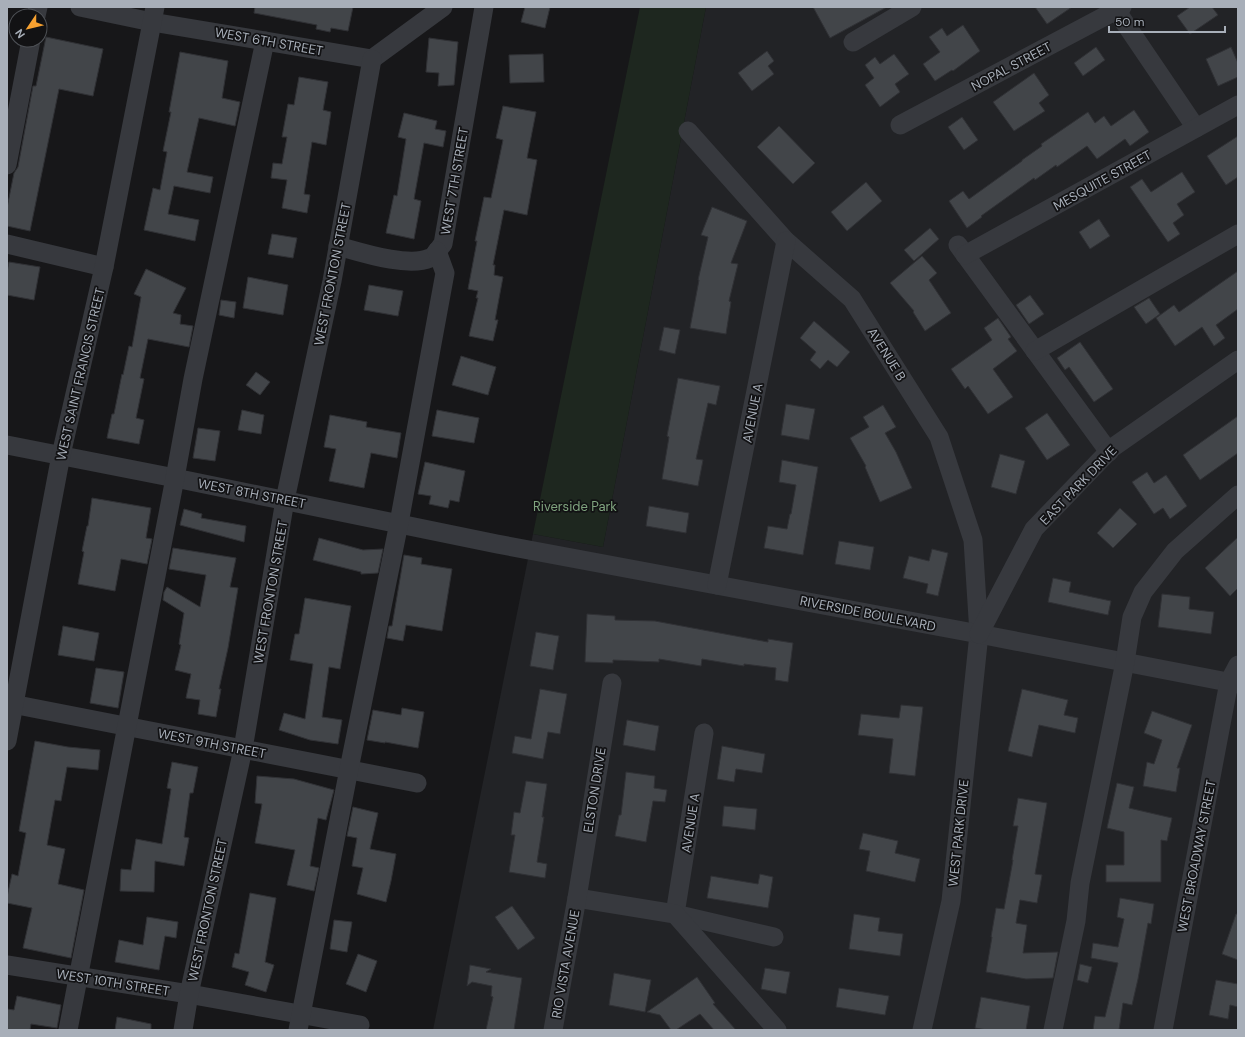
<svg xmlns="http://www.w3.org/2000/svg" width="1245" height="1037" viewBox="0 0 1245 1037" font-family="'DM Sans',sans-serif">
  <rect width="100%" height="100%" fill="#171719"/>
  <polygon fill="#222326" points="706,7 1238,7 1238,1030 433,1030 533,534 603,547"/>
  <polygon fill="#1e271f" points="640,7 706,7 603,547 533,534"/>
  <g fill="#424549" stroke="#303135">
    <polygon points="255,7 353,7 348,31 331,28 330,32 316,29 317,25 254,13"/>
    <polygon points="525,7 550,7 545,28 521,22"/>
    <polygon points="813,7 887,7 830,38"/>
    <polygon points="1035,7 1072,7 1047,24"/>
    <polygon points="1190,7 1212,7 1218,15 1190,34 1177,16"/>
    <polygon points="963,25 980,51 953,71 952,70 935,81 923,64 940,52 929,37 942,28 947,36"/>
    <polygon points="46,37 103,49 93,96 59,89 30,231 7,226 7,208 14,173 18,167 33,86 36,86"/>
    <polygon points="429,38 458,42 454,85 438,86 439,73 426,72"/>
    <polygon points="1096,47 1105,60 1083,76 1074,63"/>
    <polygon points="1231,47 1238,63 1238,77 1218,86 1206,59"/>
    <polygon points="767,51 774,61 768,66 774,74 752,91 738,73"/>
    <polygon points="180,52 228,61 222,98 240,102 235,126 199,118 187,172 213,177 210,193 174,186 168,214 199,220 195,241 144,230 153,188 160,190 167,152 163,151 171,112 169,112"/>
    <polygon points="543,54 544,82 510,83 509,55"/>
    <polygon points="894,54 909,74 895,84 900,92 880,107 865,85 874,78 865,65 875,57 880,64"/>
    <polygon points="1034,73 1049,95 1039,103 1045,111 1014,131 993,102"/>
    <polygon points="299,77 328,82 323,110 331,112 326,145 312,142 304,194 310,195 307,213 282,208 287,180 271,178 273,163 282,164 287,137 282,137 288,104 294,105"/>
    <polygon points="503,106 536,112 527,158 537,160 527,215 504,210 493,265 495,265 494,275 503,277 495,320 498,320 493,341 469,336 478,298 476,298 478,291 468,289 477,241 475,241 484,197 491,198 503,140 496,138"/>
    <polygon points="1134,110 1149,132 1130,146 1125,139 1097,159 1087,146 1057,167 1056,165 1035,180 1034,178 981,216 982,217 967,228 949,201 963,191 969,199 1022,161 1022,160 1042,146 1041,144 1088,112 1095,123 1104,116 1111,126"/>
    <polygon points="404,113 437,121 435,129 446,131 443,147 424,143 414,199 421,201 414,239 386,233 394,195 397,196 406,139 398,137"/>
    <polygon points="962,117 978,140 964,150 948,127"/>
    <polygon points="779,126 815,163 793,184 757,147"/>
    <polygon points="1238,136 1238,177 1226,185 1207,156"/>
    <polygon points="1182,172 1195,192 1177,204 1184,215 1173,223 1180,234 1168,242 1130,187 1142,179 1151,192"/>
    <polygon points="866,182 882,201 847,231 831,212"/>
    <polygon points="712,207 747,221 731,263 738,264 729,301 731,302 726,334 690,328 699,280 698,280 708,237 701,235"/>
    <polygon points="1099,219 1110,236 1090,249 1079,232"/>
    <polygon points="930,228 939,239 914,261 904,250"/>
    <polygon points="272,234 297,238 293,258 268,254"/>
    <polygon points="922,256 937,273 929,280 951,313 925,331 913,312 914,311 890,283"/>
    <polygon points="9,262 40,267 34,300 7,295 7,272"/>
    <polygon points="146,269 186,288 173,313 181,315 180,324 193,326 189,347 148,339 140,378 144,379 136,418 144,420 139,444 107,438 112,414 114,414 122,374 123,375 129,346 132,347 141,297 134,294"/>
    <polygon points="1238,271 1238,309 1216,325 1225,338 1214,346 1202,327 1175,346 1156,318 1174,305 1179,312"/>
    <polygon points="248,277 288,285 283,315 243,308"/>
    <polygon points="369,285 403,291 398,316 364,310"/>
    <polygon points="1030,295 1044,314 1029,324 1016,305"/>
    <polygon points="1149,298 1160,314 1146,324 1134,307"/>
    <polygon points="221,300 236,302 234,318 219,315"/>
    <polygon points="998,318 1011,337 1008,339 1017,351 993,369 1013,397 988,414 968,386 965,389 951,369 992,340 984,328"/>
    <polygon points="814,321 850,352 837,367 828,360 820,369 810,360 816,352 800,338"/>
    <polygon points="664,327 680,330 675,354 659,350"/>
    <polygon points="1080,342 1113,389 1094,402 1069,367 1065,370 1057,358"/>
    <polygon points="461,356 496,367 488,395 452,385"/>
    <polygon points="256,372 270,382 260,395 246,385"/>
    <polygon points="678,378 720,386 716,405 708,403 696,459 703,460 698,486 662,479 669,437 667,436"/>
    <polygon points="786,404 815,409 809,440 781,435"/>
    <polygon points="883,405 896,427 885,433 896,452 912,488 880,502 865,467 866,466 850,438 869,427 863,417"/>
    <polygon points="242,410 264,415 261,434 238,430"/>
    <polygon points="437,410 479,418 474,443 432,436"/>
    <polygon points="1047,413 1070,445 1047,460 1025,428"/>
    <polygon points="330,415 367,422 366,427 401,433 397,458 371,453 364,488 329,481 336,449 324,447"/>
    <polygon points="1238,416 1238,453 1200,480 1183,455"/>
    <polygon points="198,428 220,431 215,461 193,458"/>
    <polygon points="1000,454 1025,461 1016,494 991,487"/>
    <polygon points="782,460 818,467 803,555 764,548 768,526 787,529 790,514 791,514 796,485 779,482"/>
    <polygon points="425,462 465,471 459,502 450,500 448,508 429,504 431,496 418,494"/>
    <polygon points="1147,472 1154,483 1166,475 1187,506 1170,519 1163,508 1154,514 1132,482"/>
    <polygon points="92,498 151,508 146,538 152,539 147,564 121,559 115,591 78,584 84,552 82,551 87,526 88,526"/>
    <polygon points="649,506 689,513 686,533 646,526"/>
    <polygon points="1120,508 1137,524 1113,548 1097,533"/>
    <polygon points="184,509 202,514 201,518 246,526 244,542 180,525"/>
    <polygon points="1238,537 1238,588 1230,596 1205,568"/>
    <polygon points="319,538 363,550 383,549 378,573 361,574 361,572 313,560"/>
    <polygon points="839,541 874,547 870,570 835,564"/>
    <polygon points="173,548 236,558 230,587 238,588 228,648 219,689 221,689 216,717 198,714 200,700 186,698 191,674 175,670 181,645 179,644 184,613 163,600 164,592 167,587 200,607 206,575 169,569"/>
    <polygon points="932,549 948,553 938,596 926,593 928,584 903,578 909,556 929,561"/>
    <polygon points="404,555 422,558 421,564 452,569 442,631 406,625 403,641 387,638 389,626 392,626"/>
    <polygon points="1053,578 1071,582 1069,592 1111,601 1108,615 1048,602"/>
    <polygon points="1162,594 1190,597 1189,609 1214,612 1211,634 1158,627"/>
    <polygon points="305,598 351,606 340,669 329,667 322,717 342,720 338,744 310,740 279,730 284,713 305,719 313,664 290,660 295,634 299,634"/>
    <polygon points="587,614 615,616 615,620 655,621 768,642 768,639 793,643 788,682 775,680 776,668 744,664 744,666 702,659 701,666 659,659 659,662 613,660 613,663 585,662"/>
    <polygon points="63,626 99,633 94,661 58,655"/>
    <polygon points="536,632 559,636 553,670 530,666"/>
    <polygon points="96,668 124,672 118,708 90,703"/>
    <polygon points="540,689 567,694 560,734 548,732 543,759 512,753 515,736 531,739"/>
    <polygon points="1022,689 1068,700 1064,715 1078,718 1075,733 1039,725 1032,757 1008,751"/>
    <polygon points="901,705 923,707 915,776 889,773 893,739 858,735 861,714 899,718"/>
    <polygon points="402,708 424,712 418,748 385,742 385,743 367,740 373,710 401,715"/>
    <polygon points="1152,711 1192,725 1177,768 1180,768 1176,792 1143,786 1147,762 1154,764 1162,740 1144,733"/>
    <polygon points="627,720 659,726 655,751 623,745"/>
    <polygon points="35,741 68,747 100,750 98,770 67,767 61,801 55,800 47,845 65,849 58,884 84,890 71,958 23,948 32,908 7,903 7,897 12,874 18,876 26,833 19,831"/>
    <polygon points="722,746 765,754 762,773 736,769 734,782 717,779"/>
    <polygon points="172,762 198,767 193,793 190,793 184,837 189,838 184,866 155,861 154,892 120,891 121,869 131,870 136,839 162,844 171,789 167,788"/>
    <polygon points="626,772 655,776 654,788 667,790 665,802 653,801 646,842 615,836 619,815 621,815"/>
    <polygon points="257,776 294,779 334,790 326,820 318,818 310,866 319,868 314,891 287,885 295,850 255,843 262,804 255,803"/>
    <polygon points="526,781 547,784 542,817 544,817 537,862 547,864 545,878 509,872 515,835 511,835 514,812 520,813"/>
    <polygon points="1117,783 1134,787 1129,808 1172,818 1167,841 1161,840 1161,882 1106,882 1106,865 1124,865 1124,832 1107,828"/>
    <polygon points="1018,798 1047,803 1035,874 1042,875 1037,903 1020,900 1016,923 1027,925 1023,953 1058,952 1053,978 1026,979 986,972 992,937 991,937 996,908 1004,909 1013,860 1012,860 1018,826 1013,826"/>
    <polygon points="724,806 757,809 755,830 722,826"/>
    <polygon points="353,807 378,813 370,849 396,854 391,881 386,902 357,894 363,868 352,866 357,838 347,836"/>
    <polygon points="863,833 898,841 895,853 920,859 915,882 866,871 870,851 859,849"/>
    <polygon points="760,874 773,877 768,908 707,898 711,876 758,884"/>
    <polygon points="250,893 276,898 265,962 274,965 266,992 245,985 249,972 232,967 235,953 239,954"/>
    <polygon points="1120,898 1154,904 1151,924 1148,923 1138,979 1132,1005 1123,1003 1119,1030 1093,1030 1095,1016 1105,1017 1118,963 1091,958 1093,943 1118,947 1124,919 1117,917"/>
    <polygon points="512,906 535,938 518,950 495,917"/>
    <polygon points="854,914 880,918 878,931 903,934 900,956 849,949"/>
    <polygon points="1236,914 1238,914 1238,960 1222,954"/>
    <polygon points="147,917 178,922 176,938 165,936 159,970 115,962 119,940 143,945"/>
    <polygon points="334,920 352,922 347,952 330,949"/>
    <polygon points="358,954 377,961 366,992 346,984"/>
    <polygon points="1080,964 1092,967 1088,983 1077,980"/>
    <polygon points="470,965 491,969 486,972 522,978 514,1030 486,1030 493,997 491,996 492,986 472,982 467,986"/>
    <polygon points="765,968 790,972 786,994 761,989"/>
    <polygon points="614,973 651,980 645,1012 609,1005"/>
    <polygon points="697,977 715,1003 713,1004 736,1030 714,1030 700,1014 676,1030 671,1030 660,1015 647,1012"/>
    <polygon points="1216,980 1238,984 1238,1007 1230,1005 1228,1019 1209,1015"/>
    <polygon points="839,988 889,996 885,1015 836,1007"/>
    <polygon points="17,996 61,1005 57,1028 31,1024 30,1030 7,1030 7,1009 14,1010"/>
    <polygon points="981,997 1030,1006 1026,1030 987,1030 975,1028"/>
    <polygon points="117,1017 151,1024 151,1030 115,1030"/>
  </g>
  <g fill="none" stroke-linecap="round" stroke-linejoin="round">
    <g stroke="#37393e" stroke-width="19">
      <polyline points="80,7 152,22 372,59 443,7"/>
      <polyline points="1114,7 1196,128"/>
      <polyline points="36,16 38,7"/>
      <polyline points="853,42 912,7"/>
      <polyline points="900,125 1122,7"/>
      <polyline points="688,131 786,241 852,299 939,437 973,540 979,634 951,901 922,1030"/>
      <polyline points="7,165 31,40"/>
      <polyline points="7,244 104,267"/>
      <polyline points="958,245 1109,452"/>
      <path d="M338 246C360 252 408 268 430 258 435 256 439 248 443 244L484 7"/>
      <polyline points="965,255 1238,105"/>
      <polyline points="1035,351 1238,234"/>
      <polyline points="7,445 175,478 497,544 979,634 1238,684"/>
      <polyline points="717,585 786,241"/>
      <polyline points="979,634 1034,529 1112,448 1238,360"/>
      <polyline points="7,703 417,783"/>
      <polyline points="704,733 675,914 774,937"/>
      <polyline points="7,741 61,455 104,267 155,7"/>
      <polyline points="577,898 675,914 777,1030"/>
      <polyline points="7,965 189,994 360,1025"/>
      <polyline points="68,1030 175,478 193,379 265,41"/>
      <polyline points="183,1030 189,994 243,749 285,500 332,281 372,59"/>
      <polyline points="298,1030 349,769 399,523 445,273 437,251"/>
      <polyline points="553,1030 577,898 612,683"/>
      <polyline points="1053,1030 1076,921 1080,883 1125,662 1132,617 1143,592 1175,551 1238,495"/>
      <polyline points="1163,1030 1229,682 1238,665"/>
    </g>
  </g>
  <g text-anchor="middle" stroke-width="3.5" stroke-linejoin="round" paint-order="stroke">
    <g font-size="13" fill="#a8afb9" stroke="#121214">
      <text transform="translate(269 41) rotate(10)" y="5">WEST 6TH STREET</text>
      <text transform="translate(1011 66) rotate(-28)" y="5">NOPAL STREET</text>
      <text transform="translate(1102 180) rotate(-29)" y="5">MESQUITE STREET</text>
      <text transform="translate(454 181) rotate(-80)" y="5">WEST 7TH STREET</text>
      <text transform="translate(332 274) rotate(-79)" y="5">WEST FRONTON STREET</text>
      <text transform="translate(887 354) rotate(58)" y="5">AVENUE B</text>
      <text transform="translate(80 374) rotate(-77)" y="5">WEST SAINT FRANCIS STREET</text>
      <text transform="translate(752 413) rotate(-79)" y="5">AVENUE A</text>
      <text transform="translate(1078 485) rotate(-46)" y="5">EAST PARK DRIVE</text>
      <text transform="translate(252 493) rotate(11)" y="5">WEST 8TH STREET</text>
      <text transform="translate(270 592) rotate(-80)" y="5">WEST FRONTON STREET</text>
      <text transform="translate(868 613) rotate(11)" y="5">RIVERSIDE BOULEVARD</text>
      <text transform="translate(212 743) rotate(11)" y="5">WEST 9TH STREET</text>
      <text transform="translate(594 790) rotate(-81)" y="5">ELSTON DRIVE</text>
      <text transform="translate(690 823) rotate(-81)" y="5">AVENUE A</text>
      <text transform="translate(958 833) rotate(-84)" y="5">WEST PARK DRIVE</text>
      <text transform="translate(1196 856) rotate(-79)" y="5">WEST BROADWAY STREET</text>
      <text transform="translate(207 910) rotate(-78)" y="5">WEST FRONTON STREET</text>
      <text transform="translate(565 964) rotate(-80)" y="5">RIO VISTA AVENUE</text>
      <text transform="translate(113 982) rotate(9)" y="5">WEST 10TH STREET</text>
    </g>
    <g font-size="13" fill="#80a47f" stroke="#121214">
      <text x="575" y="511">Riverside Park</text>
    </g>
  </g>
  <rect width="1245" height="1037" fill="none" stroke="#a8afb9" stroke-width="16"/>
  <g transform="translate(28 28) rotate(235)"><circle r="19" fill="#121214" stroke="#4e5156"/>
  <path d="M0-3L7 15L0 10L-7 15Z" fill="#f7a130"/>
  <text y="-6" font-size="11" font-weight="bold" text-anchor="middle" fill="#a8afb9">N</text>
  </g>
  <path d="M1109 26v6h116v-6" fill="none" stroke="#a8afb9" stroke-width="2"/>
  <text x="1115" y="26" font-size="12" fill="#a8afb9" stroke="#121214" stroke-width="3" paint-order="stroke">50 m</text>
</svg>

# Goal of the exercise:
Filter the records above for the string "linejoin" and copy each matching line.

# Finished task:
  <g fill="none" stroke-linecap="round" stroke-linejoin="round">
  <g text-anchor="middle" stroke-width="3.5" stroke-linejoin="round" paint-order="stroke">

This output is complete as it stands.